Talking to her meant leaning down, moving further into her space, breathing in her sweet scent. As my nose brushed against her shoulder, I had the most overwhelming urge to lick her.

I’d never wanted to lick another human being in my life, and on most days, I wasn’t comfortable touching anything that I hadn’t personally sanitized.

But I really wanted to taste Tiel.

Instead, I brushed her hair away from her ear, dropped my hand to her waist, and asked, “What is this?”

“It’s Bleachers,” she said. “‘I Wanna Get Better.’”

Even as we leaned into each other, she continued moving, jumping with the beat. I followed her lead, and I tried to see what the world looked like from her eyes. She sang every word, her bright, happy eyes fixed on me while her expression morphed with the music as if she was telling me a secret story.

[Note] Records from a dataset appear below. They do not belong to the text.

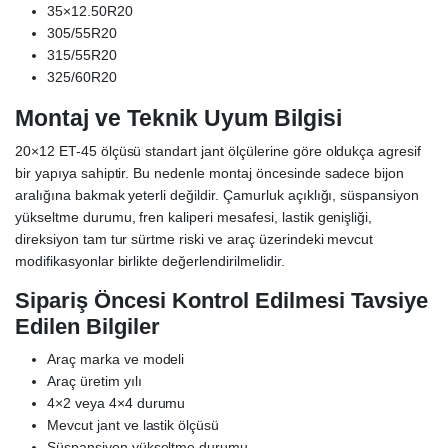
35×12.50R20
305/55R20
315/55R20
325/60R20
Montaj ve Teknik Uyum Bilgisi
20×12 ET-45 ölçüsü standart jant ölçülerine göre oldukça agresif
bir yapıya sahiptir. Bu nedenle montaj öncesinde sadece bijon
aralığına bakmak yeterli değildir. Çamurluk açıklığı, süspansiyon
yükseltme durumu, fren kaliperi mesafesi, lastik genişliği,
direksiyon tam tur sürtme riski ve araç üzerindeki mevcut
modifikasyonlar birlikte değerlendirilmelidir.
Sipariş Öncesi Kontrol Edilmesi Tavsiye
Edilen Bilgiler
Araç marka ve modeli
Araç üretim yılı
4×2 veya 4×4 durumu
Mevcut jant ve lastik ölçüsü
Süspansiyon yükseltme durumu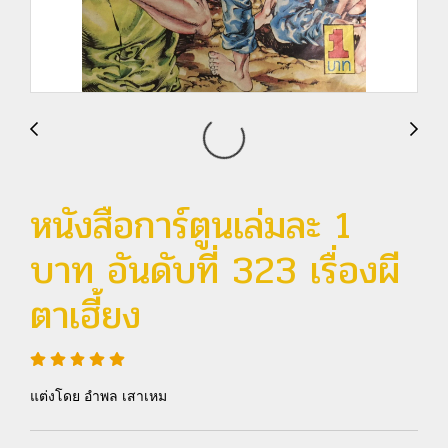
หนังสือการ์ตูนเล่มละ 1
บาท อันดับที่ 323 เรื่องผี
ตาเฮี้ยง
แต่งโดย อำพล เสาเหม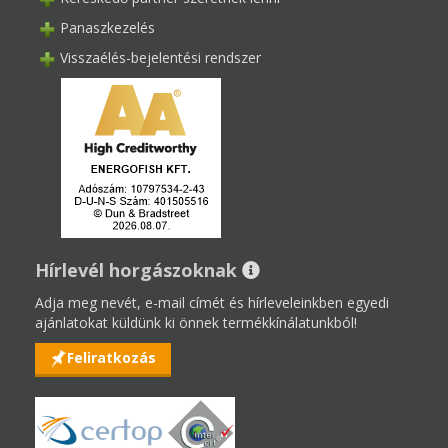
Panaszkezelés
Visszaélés-bejelentési rendszer
Hírlevél horgászoknak
Adja meg nevét, e-mail címét és hírleveleinkben egyedi
ajánlatokat küldünk ki önnek termékkínálatunkból!
Feliratkozás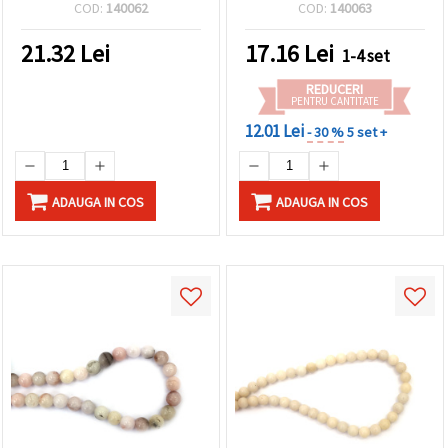
perfect pentru designuri
mm, aprox. 48 bucăți,
COD:
140062
COD:
140063
de bijuterii handmade
pentru bijuterii
unice și stilate
handmade, beading,
21.32
Lei
17.16
Lei
1-4 set
brățări și coliere
REDUCERI
PENTRU CANTITATE
12.01 Lei
- 30 %
5 set +
ADAUGA IN COS
ADAUGA IN COS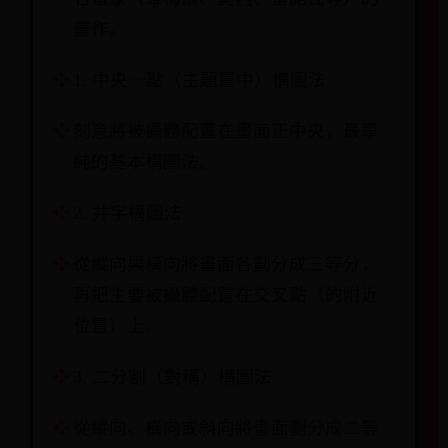
畫作。
1. 中央一點（主題置中）構圖法
刻意將被攝體配置在畫面正中央，最單
純的基本構圖法。
2. 井字構圖法
從縱向與橫向將畫面各劃分成三等分，
再把主要被攝體配置在交叉點（的附近
位置）上。
3. 二分割（對稱）構圖法
從縱向、橫向或斜向將畫面劃分成二等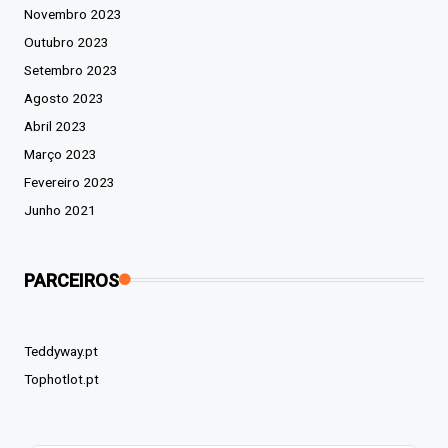
Novembro 2023
Outubro 2023
Setembro 2023
Agosto 2023
Abril 2023
Março 2023
Fevereiro 2023
Junho 2021
PARCEIROS
Teddyway.pt
Tophotlot.pt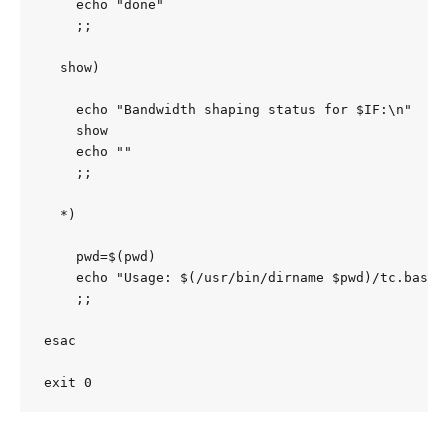
    echo "done"

    ;;

  show)

    echo "Bandwidth shaping status for $IF:\n"

    show

    echo ""

    ;;

  *)

    pwd=$(pwd)

    echo "Usage: $(/usr/bin/dirname $pwd)/tc.bash {
    ;;

esac

exit 0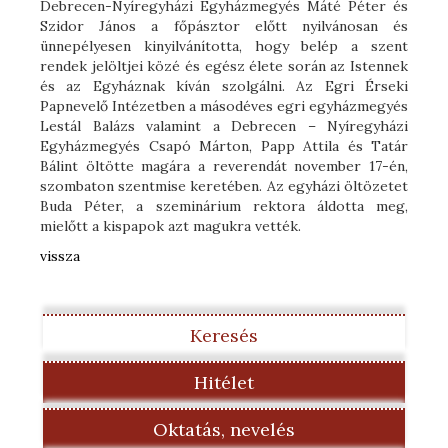
Debrecen-Nyíregyházi Egyházmegyés Máté Péter és
Szidor János a főpásztor előtt nyilvánosan és
ünnepélyesen kinyilvánította, hogy belép a szent
rendek jelöltjei közé és egész élete során az Istennek
és az Egyháznak kíván szolgálni. Az Egri Érseki
Papnevelő Intézetben a másodéves egri egyházmegyés
Lestál Balázs valamint a Debrecen – Nyíregyházi
Egyházmegyés Csapó Márton, Papp Attila és Tatár
Bálint öltötte magára a reverendát november 17-én,
szombaton szentmise keretében. Az egyházi öltözetet
Buda Péter, a szeminárium rektora áldotta meg,
mielőtt a kispapok azt magukra vették.
vissza
Keresés
Hitélet
Oktatás, nevelés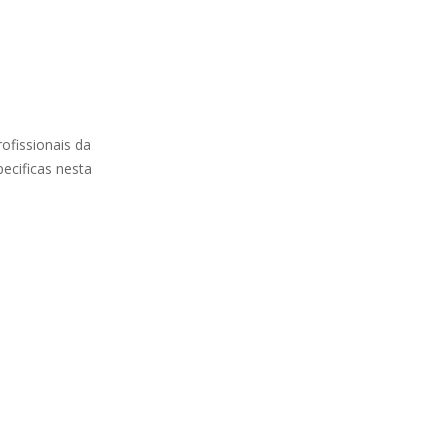
ofissionais da
ecificas nesta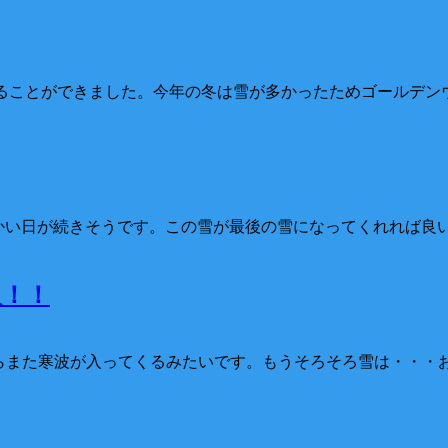
を迎えることができました。今年の冬は雪が多かったためゴールデ
暖かい日が続きそうです。この雪が最後の雪になってくれれば良
入！！
日からまた寒波が入ってくるみたいです。もうそろそろ雪は・・・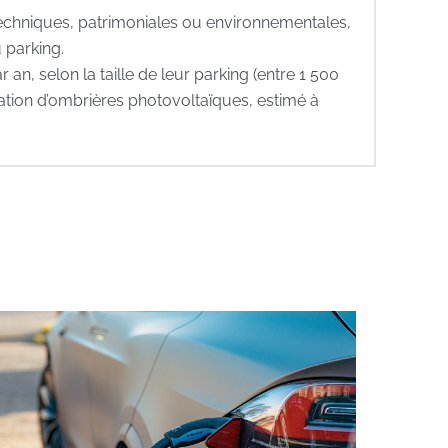
techniques, patrimoniales ou environnementales,
 parking.
n, selon la taille de leur parking (entre 1 500
tion d’ombrières photovoltaïques, estimé à
st installateur
Nos clients sont nos
meilleurs ambassadeurs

Some brittle, rough part of me spasmed, softening and rupturing by degrees as the words rang in my ears.

It was too much—this song, this day, this girl—and I wanted to surrender to all of it. Turn off the noise in my head, shut down the anxiety in my veins, and have one night free from my fucking issues.

But all that shit—it was the only thing I knew to be true. It was my filthy fucking security blanket, and I’d been dragging it around longer than I could remember. Somehow, somewhere in the haze of my masochistic workload and mindless fucking, that blanket turned into a gin-soaked noose, and it was tightening each day.

All I had to do was decide if I wanted to let it take me.